* GOAL OF THE EXERCISE
Transcribe exactly the portion of the listing below that runs from the line containing "Locate the floor with a point. As (x, y)." through its last line.

* WORKING DATA
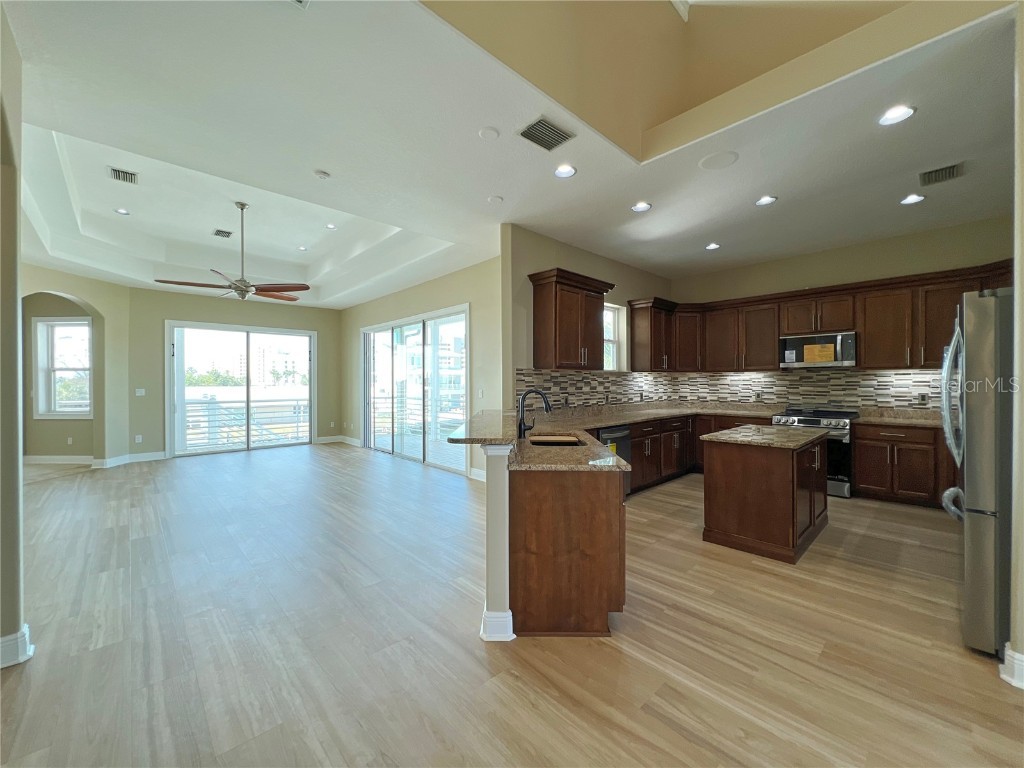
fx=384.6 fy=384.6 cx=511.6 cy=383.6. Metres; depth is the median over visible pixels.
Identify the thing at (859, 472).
base cabinet
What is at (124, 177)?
air vent
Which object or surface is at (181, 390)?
sliding glass door
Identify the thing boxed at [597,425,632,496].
dishwasher
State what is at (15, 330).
left wall
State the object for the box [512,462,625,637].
peninsula cabinet
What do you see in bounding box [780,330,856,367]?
microwave
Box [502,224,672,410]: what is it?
kitchen side wall
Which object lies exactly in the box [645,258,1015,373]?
upper cabinets
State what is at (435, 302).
sliding door wall
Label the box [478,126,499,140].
smoke detector
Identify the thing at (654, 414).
countertop
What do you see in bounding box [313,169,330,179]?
smoke detector
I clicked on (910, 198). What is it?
recessed light
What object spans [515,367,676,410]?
tile backsplash
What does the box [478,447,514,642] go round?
half wall
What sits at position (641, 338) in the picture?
upper cabinet
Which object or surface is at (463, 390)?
sliding glass door
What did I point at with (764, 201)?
recessed light
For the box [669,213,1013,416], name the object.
kitchen back wall
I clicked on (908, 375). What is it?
tile backsplash
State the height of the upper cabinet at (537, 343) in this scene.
1.070 m
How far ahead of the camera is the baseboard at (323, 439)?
8.53 m
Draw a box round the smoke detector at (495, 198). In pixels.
[487,195,502,204]
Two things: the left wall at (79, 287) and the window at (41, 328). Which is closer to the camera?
the left wall at (79, 287)
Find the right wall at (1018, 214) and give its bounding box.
[1008,0,1023,692]
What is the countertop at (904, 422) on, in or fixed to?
on the base cabinet at (859, 472)
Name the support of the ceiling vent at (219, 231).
attached to the ceiling at (588, 179)
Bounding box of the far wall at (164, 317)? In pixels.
[134,290,343,457]
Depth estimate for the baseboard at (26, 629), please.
1.84 m
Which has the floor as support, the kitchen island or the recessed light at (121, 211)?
the kitchen island
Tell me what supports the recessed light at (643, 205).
in the ceiling at (588, 179)
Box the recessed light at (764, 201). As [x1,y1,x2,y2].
[755,195,777,206]
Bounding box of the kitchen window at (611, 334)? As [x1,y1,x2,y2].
[603,302,624,369]
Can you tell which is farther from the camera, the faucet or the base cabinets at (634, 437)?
the base cabinets at (634, 437)
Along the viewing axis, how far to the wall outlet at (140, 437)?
6.51 m
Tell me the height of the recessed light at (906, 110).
0.011 m
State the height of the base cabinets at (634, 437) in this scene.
0.860 m
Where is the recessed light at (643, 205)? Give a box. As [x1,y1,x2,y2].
[631,201,651,212]
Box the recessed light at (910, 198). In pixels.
[900,193,925,204]
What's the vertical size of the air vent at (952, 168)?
0.013 m
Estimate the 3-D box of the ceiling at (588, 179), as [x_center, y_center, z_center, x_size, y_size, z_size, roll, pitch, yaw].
[-0.948,-1.876,4.230,8.629,0.334,11.353,0,0,-44]
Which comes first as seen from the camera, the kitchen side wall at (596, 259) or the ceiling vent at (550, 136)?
the ceiling vent at (550, 136)
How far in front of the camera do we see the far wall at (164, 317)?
7.10 m
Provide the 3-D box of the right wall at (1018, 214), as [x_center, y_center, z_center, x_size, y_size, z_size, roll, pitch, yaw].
[2.402,-0.233,1.575,1.054,3.117,0.408,0,0,-44]
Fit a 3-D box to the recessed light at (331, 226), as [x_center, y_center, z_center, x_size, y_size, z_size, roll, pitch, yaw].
[-2.511,-2.179,5.325,0.167,0.012,0.168,0,0,-44]
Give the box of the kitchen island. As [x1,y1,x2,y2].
[698,428,829,564]
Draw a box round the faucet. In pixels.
[517,389,552,439]
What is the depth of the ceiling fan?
4.52 m
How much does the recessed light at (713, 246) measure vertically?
0.015 m
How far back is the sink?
3.15 m
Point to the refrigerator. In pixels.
(976, 523)
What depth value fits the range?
4.47 m
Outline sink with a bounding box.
[528,434,584,445]
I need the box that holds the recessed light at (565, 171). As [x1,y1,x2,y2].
[553,164,576,178]
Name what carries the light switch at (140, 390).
attached to the far wall at (164, 317)
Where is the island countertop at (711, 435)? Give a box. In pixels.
[697,423,830,449]
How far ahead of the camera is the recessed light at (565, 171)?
3.11 m
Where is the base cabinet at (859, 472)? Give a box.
[852,422,953,508]
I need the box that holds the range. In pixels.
[770,407,857,497]
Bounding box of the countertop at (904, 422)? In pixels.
[853,407,939,427]
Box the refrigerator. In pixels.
[940,290,1012,655]
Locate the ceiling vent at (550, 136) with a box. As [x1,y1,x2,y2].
[517,116,574,150]
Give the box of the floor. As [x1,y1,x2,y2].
[0,441,1023,767]
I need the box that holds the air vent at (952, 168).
[918,162,963,185]
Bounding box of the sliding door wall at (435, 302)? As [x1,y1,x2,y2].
[339,249,503,478]
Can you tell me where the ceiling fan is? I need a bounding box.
[156,201,310,302]
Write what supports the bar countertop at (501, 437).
attached to the half wall at (492, 493)
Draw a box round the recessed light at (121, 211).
[114,207,129,215]
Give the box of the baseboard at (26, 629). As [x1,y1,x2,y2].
[0,623,33,668]
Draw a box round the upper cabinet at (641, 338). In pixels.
[627,296,674,372]
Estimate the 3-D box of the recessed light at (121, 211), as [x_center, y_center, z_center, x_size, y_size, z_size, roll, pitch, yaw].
[-4.768,-2.108,4.704,0.168,0.011,0.168,0,0,-44]
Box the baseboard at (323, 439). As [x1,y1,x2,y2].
[314,435,362,445]
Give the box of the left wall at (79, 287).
[19,265,130,467]
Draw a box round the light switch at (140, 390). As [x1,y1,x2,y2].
[135,388,145,395]
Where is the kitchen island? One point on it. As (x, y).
(732, 465)
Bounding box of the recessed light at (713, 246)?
[705,242,719,250]
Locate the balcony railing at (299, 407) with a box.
[181,398,308,449]
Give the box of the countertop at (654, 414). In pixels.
[511,402,782,471]
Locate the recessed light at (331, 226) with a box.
[324,223,336,229]
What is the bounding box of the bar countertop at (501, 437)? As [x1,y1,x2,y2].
[448,410,519,444]
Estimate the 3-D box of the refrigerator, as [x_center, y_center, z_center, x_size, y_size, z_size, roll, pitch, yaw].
[2.803,0.437,1.925,0.870,1.776,0.915,0,0,-44]
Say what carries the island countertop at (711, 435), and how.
on the kitchen island
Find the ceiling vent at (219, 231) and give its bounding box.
[212,228,233,237]
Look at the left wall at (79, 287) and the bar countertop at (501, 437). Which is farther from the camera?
the left wall at (79, 287)
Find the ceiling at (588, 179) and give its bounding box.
[0,0,1022,305]
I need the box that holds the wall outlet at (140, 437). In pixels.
[134,434,142,442]
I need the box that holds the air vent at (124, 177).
[108,166,138,184]
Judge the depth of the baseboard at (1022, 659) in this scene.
1.70 m
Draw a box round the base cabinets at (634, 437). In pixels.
[614,411,777,491]
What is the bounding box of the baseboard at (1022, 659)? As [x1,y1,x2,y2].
[998,645,1023,689]
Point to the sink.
(567, 442)
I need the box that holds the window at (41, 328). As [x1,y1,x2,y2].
[31,317,92,417]
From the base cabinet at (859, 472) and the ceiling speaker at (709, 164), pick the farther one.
the base cabinet at (859, 472)
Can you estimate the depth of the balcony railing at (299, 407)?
8.65 m
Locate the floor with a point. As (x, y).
(851, 571)
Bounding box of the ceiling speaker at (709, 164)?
[698,150,738,170]
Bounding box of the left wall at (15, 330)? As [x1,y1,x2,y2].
[0,1,27,671]
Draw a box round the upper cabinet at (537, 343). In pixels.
[529,268,613,371]
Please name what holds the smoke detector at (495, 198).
attached to the ceiling at (588, 179)
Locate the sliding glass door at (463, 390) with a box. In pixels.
[362,306,469,473]
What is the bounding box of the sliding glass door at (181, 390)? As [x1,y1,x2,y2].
[167,320,315,456]
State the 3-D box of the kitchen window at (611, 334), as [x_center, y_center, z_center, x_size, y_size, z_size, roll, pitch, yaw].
[1.253,-0.633,5.311,0.814,0.966,0.117,0,0,-44]
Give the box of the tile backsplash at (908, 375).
[678,367,946,411]
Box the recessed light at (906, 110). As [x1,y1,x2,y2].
[878,104,915,125]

* ANSWER
Locate the floor with a point. As (x, y).
(851, 571)
Bounding box of the ceiling speaker at (709, 164)?
[698,150,738,170]
Bounding box of the left wall at (15, 330)? As [x1,y1,x2,y2].
[0,1,27,671]
Draw a box round the upper cabinet at (537, 343). In pixels.
[529,268,613,371]
Please name what holds the smoke detector at (495, 198).
attached to the ceiling at (588, 179)
Locate the sliding glass door at (463, 390) with a box. In pixels.
[362,306,469,473]
What is the bounding box of the sliding glass door at (181, 390)? As [x1,y1,x2,y2].
[167,320,315,456]
State the 3-D box of the kitchen window at (611, 334), as [x_center, y_center, z_center, x_size, y_size, z_size, roll, pitch, yaw].
[1.253,-0.633,5.311,0.814,0.966,0.117,0,0,-44]
Give the box of the tile backsplash at (908, 375).
[678,367,946,411]
Box the recessed light at (906, 110). As [x1,y1,x2,y2].
[878,104,915,125]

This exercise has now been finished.